A very attractive colour trial of Corgi 508 Holiday Bus (sold for £1650).
Corgi decided to go with the orange-red version, but this deep blue version would have been a winner too!
And this Corgi 490 Volkswagen Breakdown Truck in ’Toblerone Blue is a delight!
The production model was finished in avocado and then later in white with Racing Club labels.
This Corgi MG GT from 1967 is probably the only example ever made in these colours (sold for £595):
So many ‘Firsts for QDT’ including these rare/unique Corgi Land Rover models:
421 Land Rover in white, celebrating the 10 million Corgi Land Rovers produced – quite a feat! Few made, and never on general sale – so Monty was pleased to own this one. Sold for £750.

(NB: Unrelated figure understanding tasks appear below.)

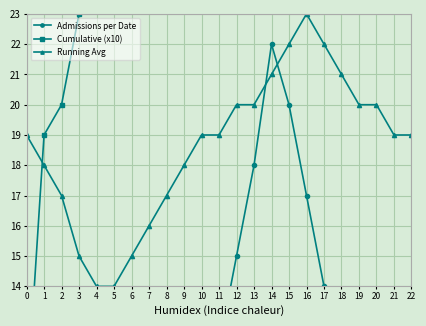

Which series has the widest spread of values?

Cumulative (x10)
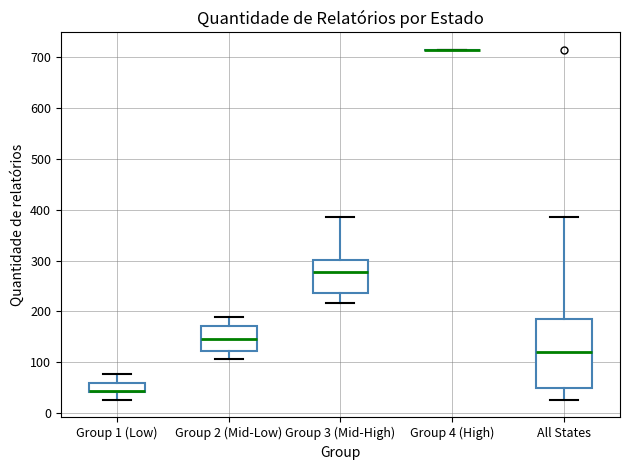

Where is the lower edge of the box for All States on the y-axis? The values are not printed on the chart, so give them approximately, as read against the axis.

50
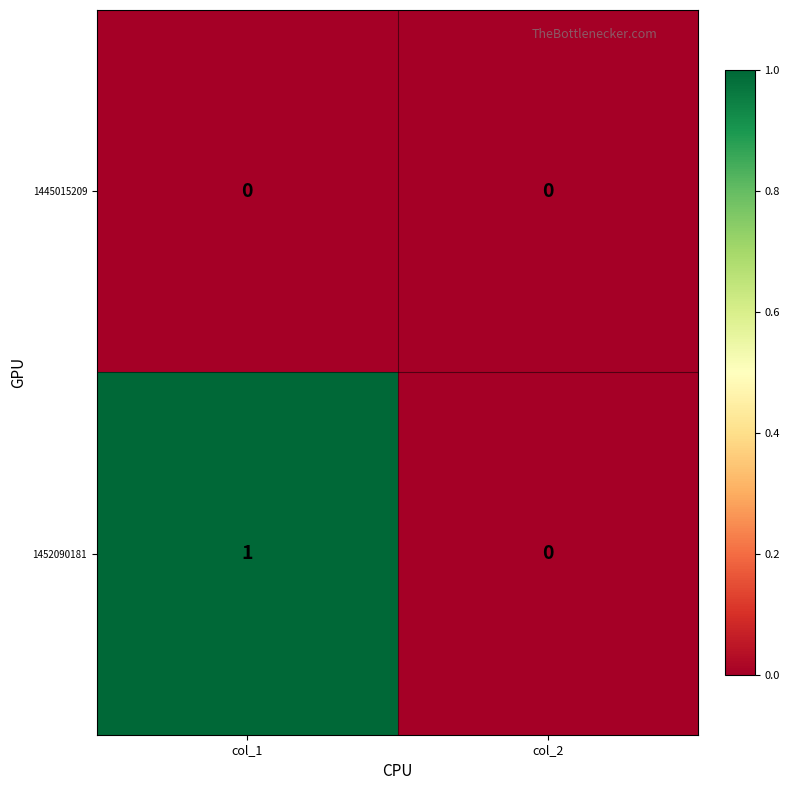

At col_1, list the series in order from largest to smallest.

1452090181, 1445015209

And this colour trial piece, probably a unique item, and certainly this model never went into production in this guise (sold for £495):
What a difficult find this is – in RAF Blue with a yellow interior, suspension and a RAF Blue tilt! Sold for £850.
This deep blue Land Rover, too, never got past the colour trial stage (although a similar item became part of Corgi Gift Set 44, the French issue Gift Set which includes a lighter blue POLICE Range Rover). Sold for £395.

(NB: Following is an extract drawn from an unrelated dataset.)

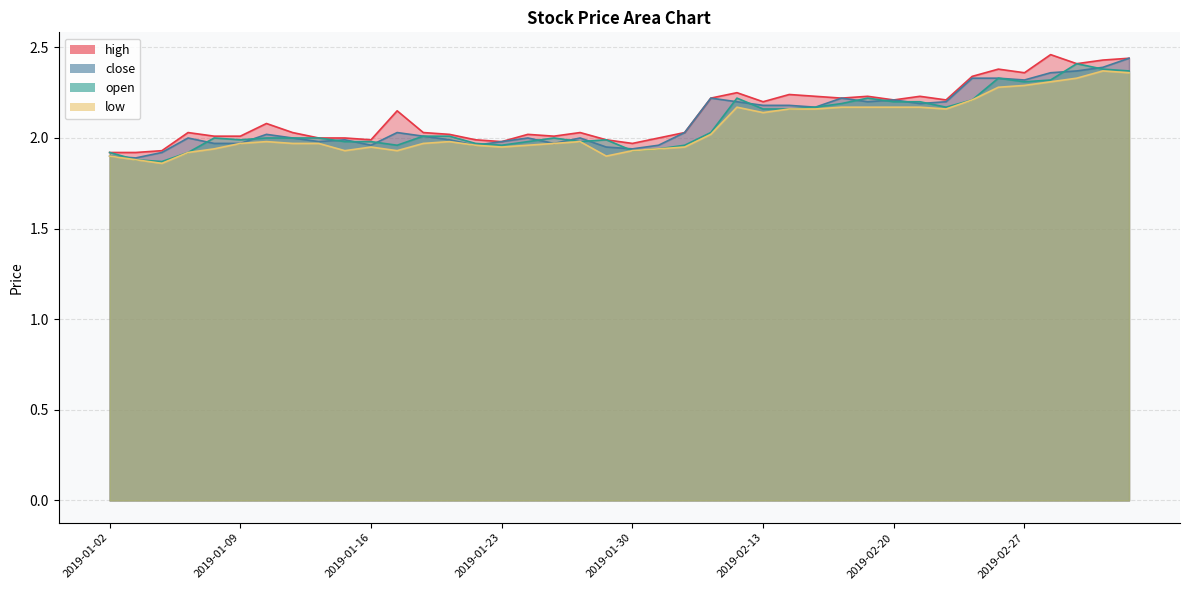

In high, how many points are higher than both neighbors (excluding endpoints)?

11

This collector was fortunate to meet up with an ex-Corgi employee who sold him this superb colour trial Mercedes model. Sold for £745.
and these two colour trial pieces, both from the same source.
This example sold for £595:
and this one sold for £495:
We have never seen another Corgi 247 Mercedes Pullman with gold-plated bumpers, bought on one of Monty’s U.S. forays, this model was a dealer promotional item. This model achieved £1000:
This version of Corgi 421 Evening Standard Bedford Van with transfers at the sides never made it past the design stage. This very rare piece sold for £995.
We do not ever expect to see another gold-plated Ferrari Berlinetta (one of only 3 made). This example was originally the property of Marcel Van Cleemput, selling through Sotheby’s Auction House in 1999. Available for sale at £6,500 at time of writing.
This most-eye-catching colour trial piece was originally the property of Marcel Van Cleemput and sold though Sotheby’s Auction House in 1999. This model achieved £2000:
The epic story of The Monty Calme collection continues…we are half-way through his ‘collection of rarities’ and here picked at random is a taste of what is to come.
Being at the forefront of high-end Dinky & Corgi collecting has enabled us to take a view on the emergence of a new wave of collecting habits. With single item pieces regularly achieving prices £1000+, we find collectors are viewing individual items as investment pieces that they can enjoy owning up until retirement, and maybe beyond. With low returns on savings and the poor performance of pension plans, the alternative of riskier investments on the stock market does not hold great appeal. The strong demand for high quality Corgi in particular, makes this a very tempting alternative. The ‘rainy day’ investor has always been around – but even more so now, with Corgi models having performed consistently well over the last decade. This trend shows every sign of continuing.